The Seller shall not be liable in respect of an Indemnity Claim if and the extent that the amount of such Indemnity Claim (or any Losses in respect of such Indemnity Claim) is covered or recoverable by the Buyer or any Group Company under a policy of insurance, or would have been recoverable if the policies of insurance by or for the benefit of the relevant Group Company and details of which have been provided (including via the Data Room) to the Buyer on or prior to the date hereof had been maintained after Completion on overall no less favourable terms than those existing at the date of this agreement.

20. Exclusion for fraud

Nothing in this schedule 3 shall have the effect of limiting, restricting or excluding any liability of the Seller which is the consequence of Fraud on the part of the Seller or any of its Affiliates.

21. Representatives

21.1 The Seller undertakes and agrees that, with effect from Completion, (in the absence of Fraud) it has no rights against, and shall not make any claim against, any current or former directors, officers, employees, consultants, agents and Advisers of or to the Buyer or any of its Affiliates or Connected Persons on whom it may have relied and in connection with such reliance before agreeing to any term of this agreement or any other Transaction Document or entering into this agreement or any other Transaction Document, other than under the terms of this Agreement or any other Transaction Document or any other direct contractual obligation existing between the Buyer and the relevant person (not being a director, officer, employee, consultant agent or Adviser of or to any Group Company).

§ **Working data**:
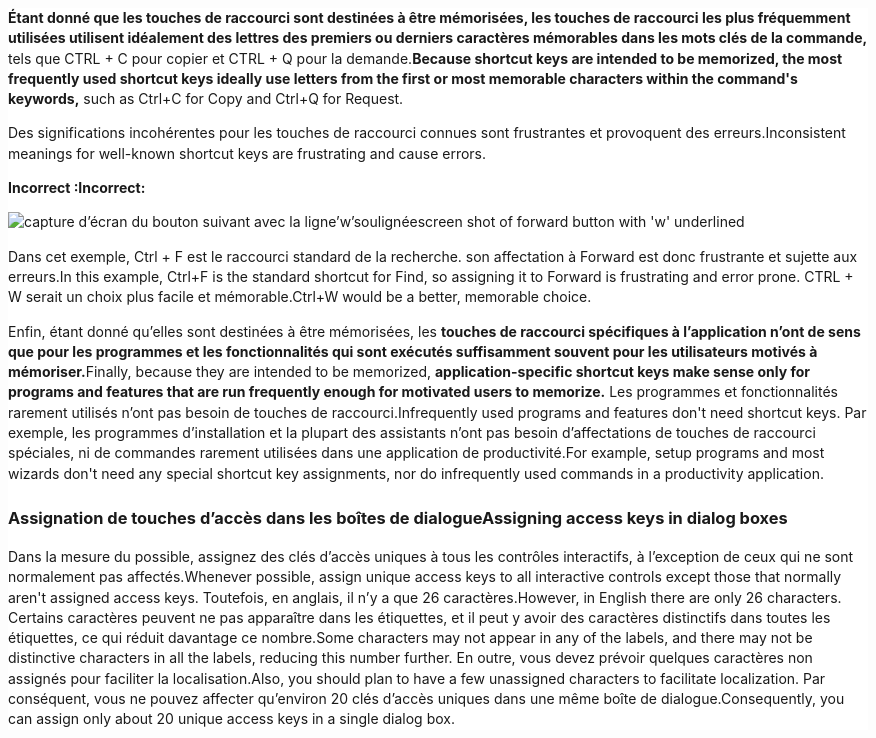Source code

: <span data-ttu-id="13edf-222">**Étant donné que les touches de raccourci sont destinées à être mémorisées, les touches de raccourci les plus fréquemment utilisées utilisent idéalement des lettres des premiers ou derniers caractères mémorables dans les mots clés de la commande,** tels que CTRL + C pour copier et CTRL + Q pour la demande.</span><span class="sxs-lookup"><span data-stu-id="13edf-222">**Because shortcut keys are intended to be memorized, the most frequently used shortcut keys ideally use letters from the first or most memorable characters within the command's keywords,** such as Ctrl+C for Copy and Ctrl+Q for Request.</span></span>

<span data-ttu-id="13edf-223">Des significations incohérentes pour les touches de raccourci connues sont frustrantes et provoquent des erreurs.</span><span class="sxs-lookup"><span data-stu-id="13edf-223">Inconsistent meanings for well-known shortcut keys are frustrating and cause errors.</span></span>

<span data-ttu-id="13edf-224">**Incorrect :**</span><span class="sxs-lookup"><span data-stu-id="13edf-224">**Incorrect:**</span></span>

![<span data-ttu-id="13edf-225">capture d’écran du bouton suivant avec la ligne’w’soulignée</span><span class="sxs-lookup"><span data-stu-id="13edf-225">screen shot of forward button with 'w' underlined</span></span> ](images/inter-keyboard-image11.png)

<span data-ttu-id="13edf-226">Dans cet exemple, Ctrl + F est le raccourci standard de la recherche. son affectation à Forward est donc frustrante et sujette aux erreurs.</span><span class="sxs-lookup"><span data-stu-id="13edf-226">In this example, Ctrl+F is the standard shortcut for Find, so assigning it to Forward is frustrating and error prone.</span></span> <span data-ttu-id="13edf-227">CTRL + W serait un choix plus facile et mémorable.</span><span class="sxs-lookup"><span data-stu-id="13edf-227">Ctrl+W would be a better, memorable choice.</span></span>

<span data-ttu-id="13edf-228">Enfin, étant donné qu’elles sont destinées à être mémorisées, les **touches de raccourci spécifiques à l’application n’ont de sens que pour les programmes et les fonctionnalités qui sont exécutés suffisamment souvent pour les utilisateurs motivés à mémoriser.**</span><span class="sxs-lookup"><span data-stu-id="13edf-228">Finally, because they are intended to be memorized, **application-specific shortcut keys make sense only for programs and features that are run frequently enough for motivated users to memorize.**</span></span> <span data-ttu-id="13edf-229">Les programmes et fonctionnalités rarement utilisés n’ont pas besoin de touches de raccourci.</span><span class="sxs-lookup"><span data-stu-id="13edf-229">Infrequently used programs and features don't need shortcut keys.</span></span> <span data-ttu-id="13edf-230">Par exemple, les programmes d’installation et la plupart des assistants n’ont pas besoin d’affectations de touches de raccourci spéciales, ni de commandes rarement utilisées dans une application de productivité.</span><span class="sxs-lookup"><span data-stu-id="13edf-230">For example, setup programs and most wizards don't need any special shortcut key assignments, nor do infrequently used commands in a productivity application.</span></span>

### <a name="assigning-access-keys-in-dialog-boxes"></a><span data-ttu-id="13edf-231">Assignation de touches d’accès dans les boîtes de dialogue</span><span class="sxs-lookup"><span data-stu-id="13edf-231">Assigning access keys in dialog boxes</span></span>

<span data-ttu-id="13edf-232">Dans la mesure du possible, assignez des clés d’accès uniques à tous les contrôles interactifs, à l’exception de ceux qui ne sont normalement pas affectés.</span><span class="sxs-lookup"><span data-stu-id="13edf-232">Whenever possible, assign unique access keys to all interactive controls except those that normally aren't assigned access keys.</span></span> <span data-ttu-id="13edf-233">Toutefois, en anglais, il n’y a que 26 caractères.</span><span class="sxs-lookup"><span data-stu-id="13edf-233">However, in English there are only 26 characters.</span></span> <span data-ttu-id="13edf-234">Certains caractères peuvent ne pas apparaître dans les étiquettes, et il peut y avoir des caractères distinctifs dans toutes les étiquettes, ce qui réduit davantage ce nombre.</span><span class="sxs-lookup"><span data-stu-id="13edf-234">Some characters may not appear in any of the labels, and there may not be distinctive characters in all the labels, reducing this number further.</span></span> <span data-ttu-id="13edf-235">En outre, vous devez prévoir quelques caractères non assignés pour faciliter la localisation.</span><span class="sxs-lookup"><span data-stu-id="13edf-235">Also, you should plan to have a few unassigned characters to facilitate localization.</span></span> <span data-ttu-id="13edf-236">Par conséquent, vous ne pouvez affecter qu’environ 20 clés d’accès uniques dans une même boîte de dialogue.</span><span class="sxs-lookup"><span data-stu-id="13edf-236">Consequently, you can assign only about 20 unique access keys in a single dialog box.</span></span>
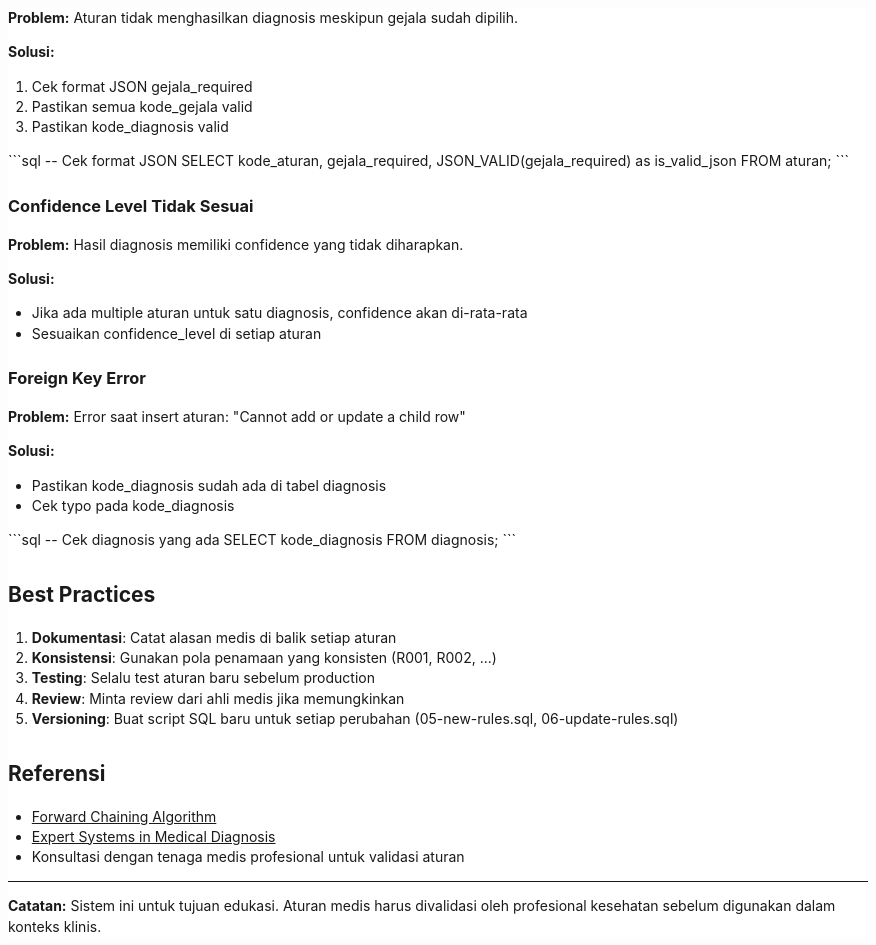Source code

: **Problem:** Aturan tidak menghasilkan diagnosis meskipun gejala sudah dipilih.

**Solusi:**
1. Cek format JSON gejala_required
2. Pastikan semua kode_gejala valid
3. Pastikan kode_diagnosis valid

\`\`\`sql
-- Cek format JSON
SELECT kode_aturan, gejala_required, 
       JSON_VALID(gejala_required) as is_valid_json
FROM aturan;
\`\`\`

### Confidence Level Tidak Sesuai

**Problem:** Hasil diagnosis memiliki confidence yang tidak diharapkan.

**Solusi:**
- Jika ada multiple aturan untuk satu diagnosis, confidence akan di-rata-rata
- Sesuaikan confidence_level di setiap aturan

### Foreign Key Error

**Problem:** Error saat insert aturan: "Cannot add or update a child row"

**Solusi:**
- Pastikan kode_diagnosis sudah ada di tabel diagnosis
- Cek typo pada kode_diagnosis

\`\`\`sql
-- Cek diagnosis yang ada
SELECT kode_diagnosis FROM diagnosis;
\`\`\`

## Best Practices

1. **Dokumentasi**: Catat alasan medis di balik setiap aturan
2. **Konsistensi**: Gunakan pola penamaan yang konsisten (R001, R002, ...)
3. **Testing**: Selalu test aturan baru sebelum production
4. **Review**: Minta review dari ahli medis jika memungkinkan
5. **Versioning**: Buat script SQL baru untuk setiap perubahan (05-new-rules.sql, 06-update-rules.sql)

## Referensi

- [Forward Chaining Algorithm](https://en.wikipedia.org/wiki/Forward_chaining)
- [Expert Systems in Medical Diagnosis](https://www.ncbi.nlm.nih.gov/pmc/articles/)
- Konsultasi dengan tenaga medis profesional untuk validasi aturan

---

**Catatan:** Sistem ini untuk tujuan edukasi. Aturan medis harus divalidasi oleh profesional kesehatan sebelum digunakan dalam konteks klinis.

§ **What you will do**:
A – Convert the rows into a Markdown table with the columns Row No. and Line, starting with the first line of the rows and going on through the line with "Ctrl+Q for Request.</span></span>". Skip blank lines and leave the pictures out.
B – Carry on the text about the Seller's liability after its last sentence.

§ **Answers for the exercise**:
A –
| Row No. | Line |
|---|---|
| 1 | Source code |
| 2 | : <span data-ttu-id="13edf-222">**Étant donné que les touches de raccourci sont destinées à être mémorisées, les touches de raccourci les plus fréquemment utilisées utilisent idéalement des lettres des premiers ou derniers caractères mémorables dans les mots clés de la commande,** tels que CTRL + C pour copier et CTRL + Q pour la demande.</span><span class="sxs-lookup"><span data-stu-id="13edf-222">**Because shortcut keys are intended to be memorized, the most frequently used shortcut keys ideally use letters from the first or most memorable characters within the command's keywords,** such as Ctrl+C for Copy and Ctrl+Q for Request.</span></span> |

B –
21.2 The Buyer undertakes and agrees that, with effect from Completion, (in the absence of Fraud) it has no rights against, and shall not make any claim against, any current or former directors, officers, employees, consultants, agents and Advisers of the Seller or any of its Affiliates or Connected Persons (including for these purposes any Wider K1 Person) on whom it may have relied and in connection with such reliance before agreeing to any term of this agreement or any other Transaction Document or entering into this agreement or any other Transaction Document, other than under the terms of this Agreement or any other Transaction Document or any other direct contractual obligation existing between the Buyer (or after Completion any of the Group Companies) and the relevant person.

21.3 Paragraphs 21.1 and 21.2 of this schedule 3 confer a benefit on the persons named therein who are not party to this agreement and are intended to be enforceable by them by virtue of the Contracts (Rights of Third Parties Act) 1999.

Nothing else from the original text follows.